As our state’s flagship environmental law, CEQA requires all state and local agencies to assess, and then to reduce, to the extent feasible, all significant environmental impacts from new projects. Greenhouse gas emissions are among the most important impacts that CEQA addresses, and thus the law provides an ideal opportunity as well as a legal mandate for cities, counties, and other agencies to consider the greenhouse gas emissions from new projects they approve and then to adopt measures to reduce those emissions. The CEQA environmental review process is not about stopping projects, but about improving them. This process is established across the state and has a long, proven record of success. The CEQA is a key component of the suite of laws and policies already on the books to reduce greenhouse gas emissions in our state.
This is what the Senate Republicans are trying to destroy with a proposal to eliminate the authority to enforce CEQA with respect to greenhouse gas emissions.

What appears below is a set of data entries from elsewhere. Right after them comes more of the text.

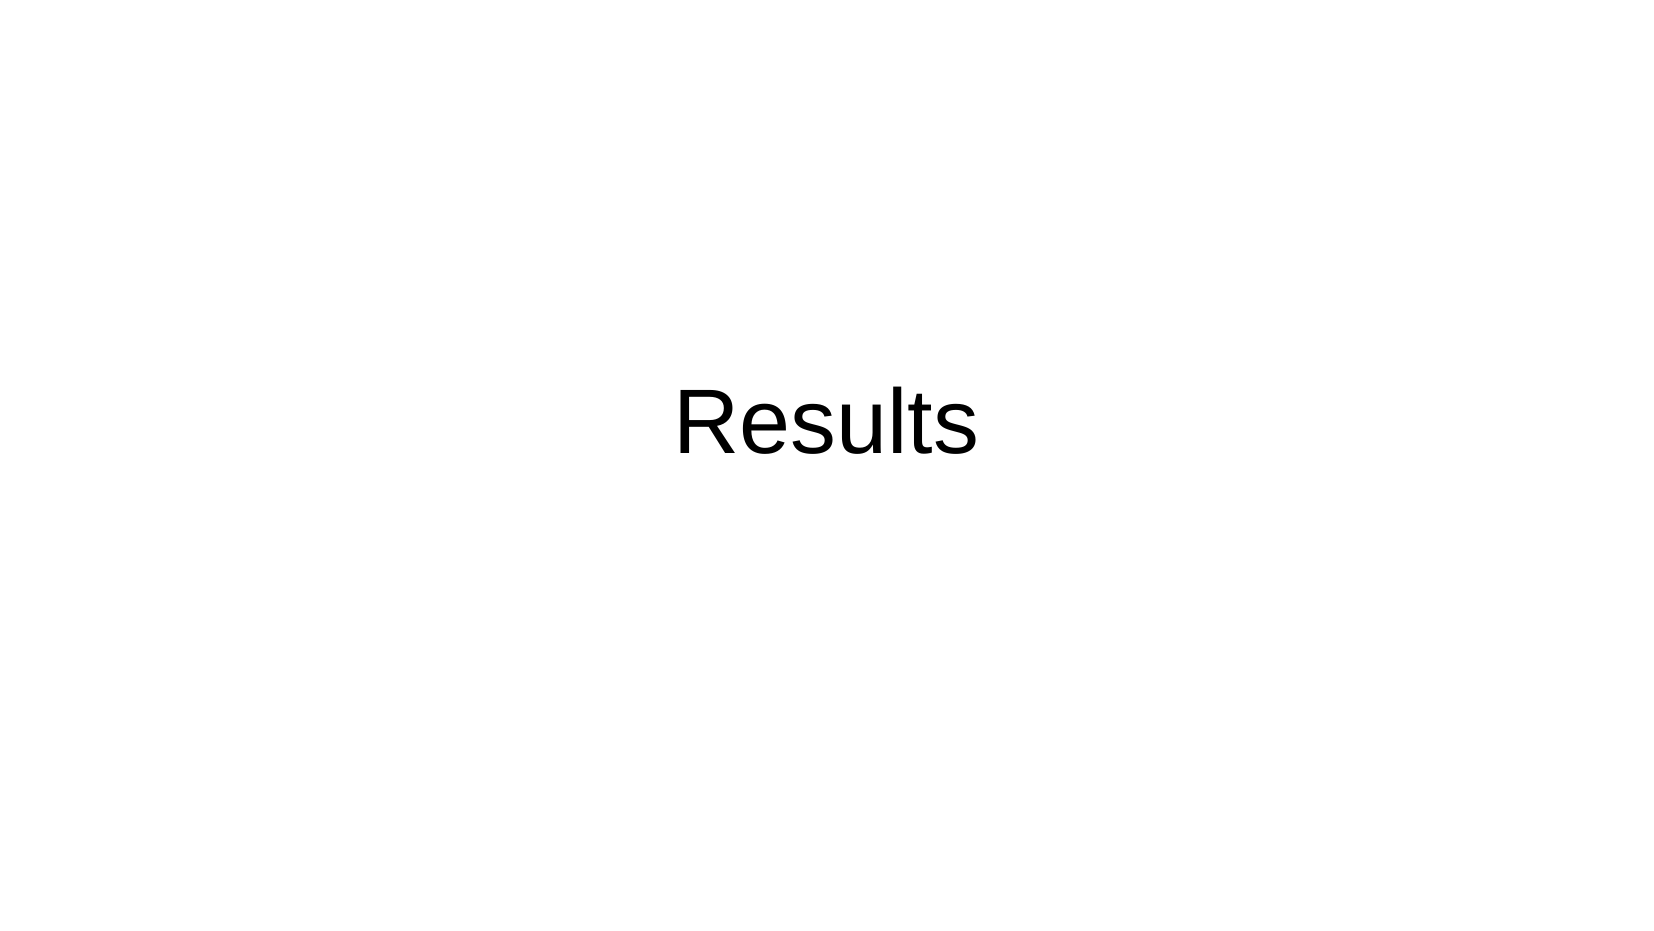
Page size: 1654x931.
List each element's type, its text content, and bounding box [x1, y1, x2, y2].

title Results [82, 344, 1571, 500]
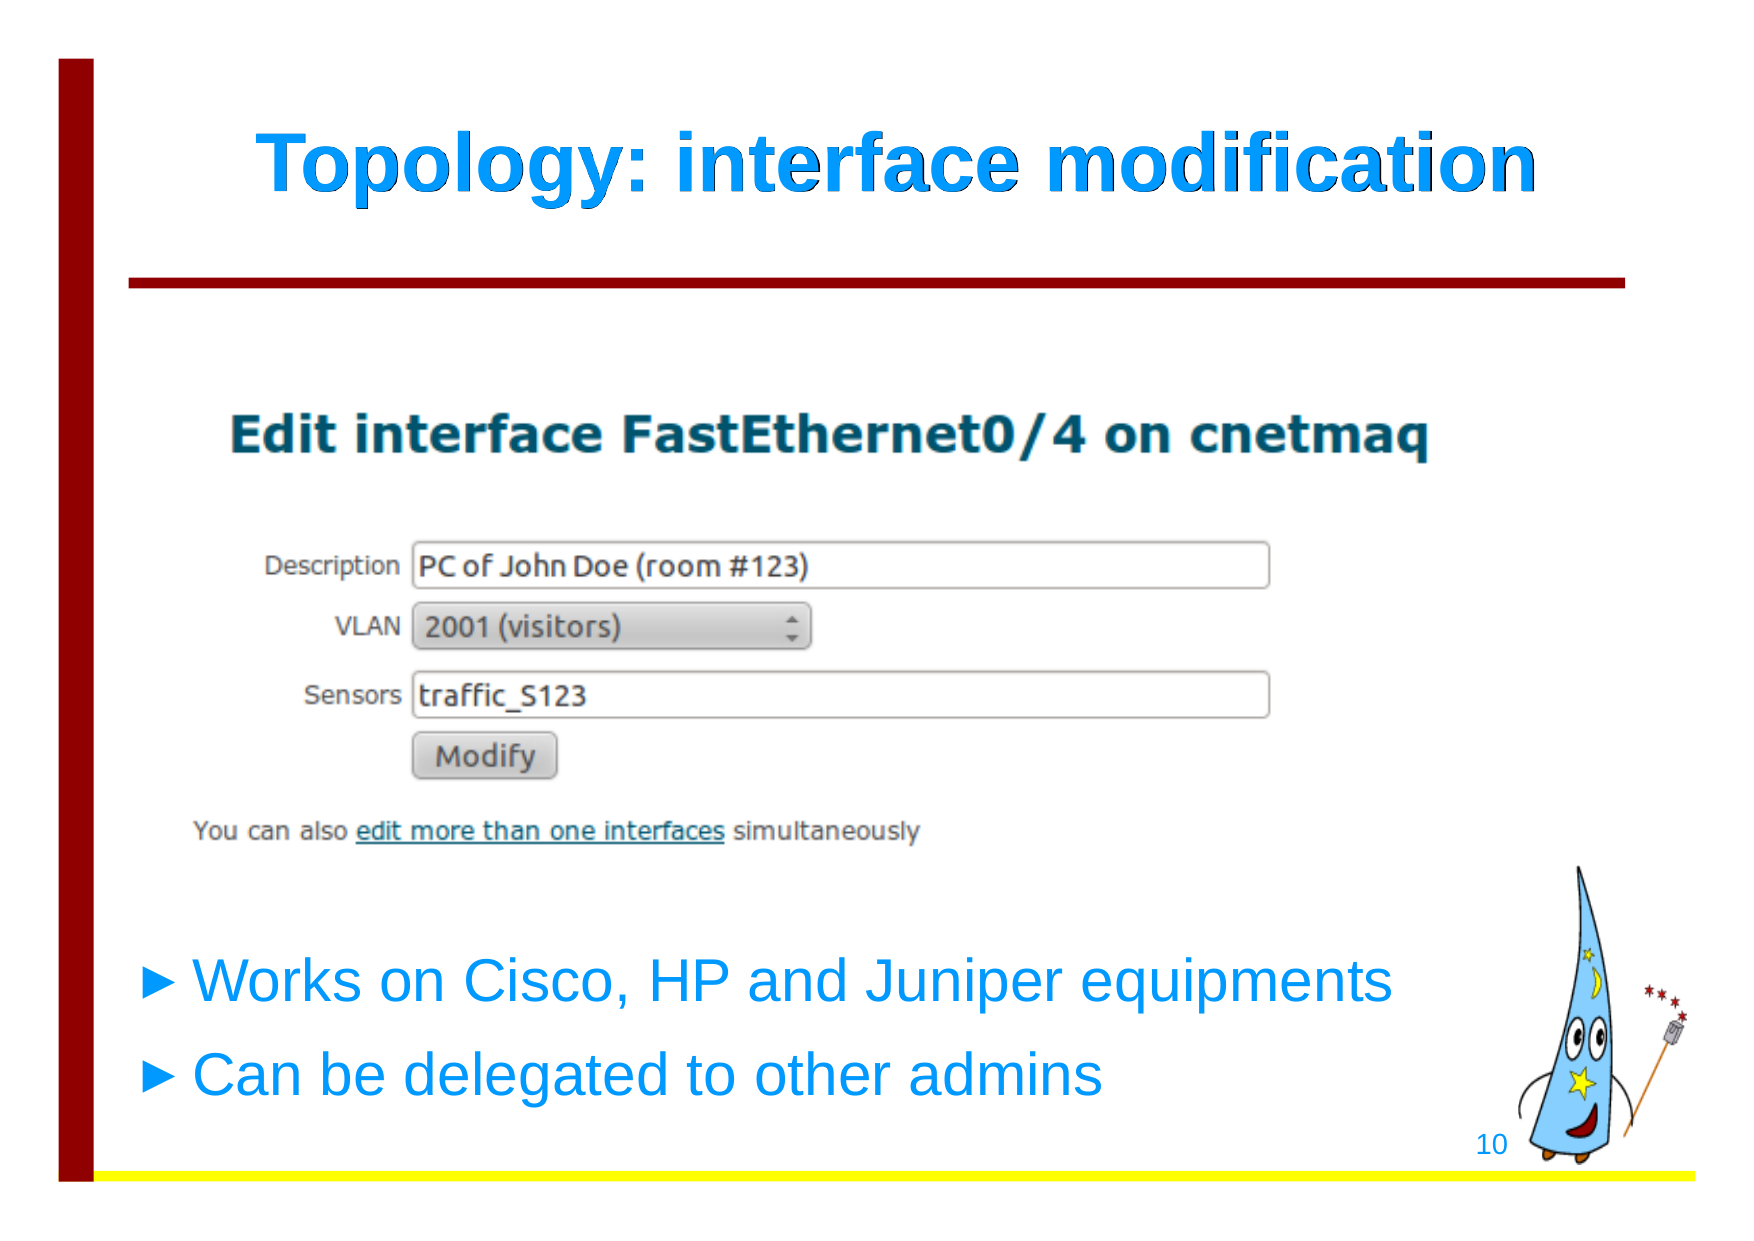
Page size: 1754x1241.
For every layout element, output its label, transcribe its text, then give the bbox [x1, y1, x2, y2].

title Topology: interface modification [152, 39, 1643, 287]
picture [175, 504, 1275, 878]
picture [1518, 865, 1687, 1165]
picture [214, 378, 1448, 472]
list Works on Cisco, HP and Juniper equipments Can be delegated to other admins [115, 946, 1589, 1151]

This proposal is at the top of a wish list on behalf of oil companies and developers for which the Senate Republicans are holding up the state’s entire $145 billion budget bill.
This proposal is so outrageous that its sponsors have done everything possible to hide their efforts from the public, including introducing the idea during the dark of night in the utterly inappropriate Budget Act context. They are also attempting to misrepresent the efforts of the California Attorney General and conservation organizations to enforce CEQA as “premature” attempts to enforce the California Global Warming Solutions Act (AB 32, 2006). It’s the type of misrepresentation that isn’t easily identifiable to most members of the public, but those who are promoting it certainly know that they are twisting the facts to cripple California’s environmental laws.

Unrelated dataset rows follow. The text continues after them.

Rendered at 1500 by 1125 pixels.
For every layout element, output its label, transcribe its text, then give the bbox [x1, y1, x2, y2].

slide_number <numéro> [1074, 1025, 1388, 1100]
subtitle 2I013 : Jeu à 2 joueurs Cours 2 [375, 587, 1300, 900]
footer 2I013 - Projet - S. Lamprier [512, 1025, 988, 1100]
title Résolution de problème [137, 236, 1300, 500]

My organization has been asking local agencies to properly consider the greenhouse gas emissions of the projects they approve since at least 2001. The obligation to do so predates and is separate from the new mandates of the Global Warming Solutions Act and other laws. The behavior of cities and counties not accustomed to thinking about the greenhouse gas pollution implications of their land use and planning decisions has been slow to change – but it has been changing, thanks in large part to Attorney General Jerry Brown’s efforts to enforce CEQA. Faced with the ironclad argument that agencies and project applicants must assess and reduce greenhouse gas emissions to the extent feasible through the CEQA process, a number of special interests are now seeking to eliminate CEQA’s requirements with regard to greenhouse gas emissions.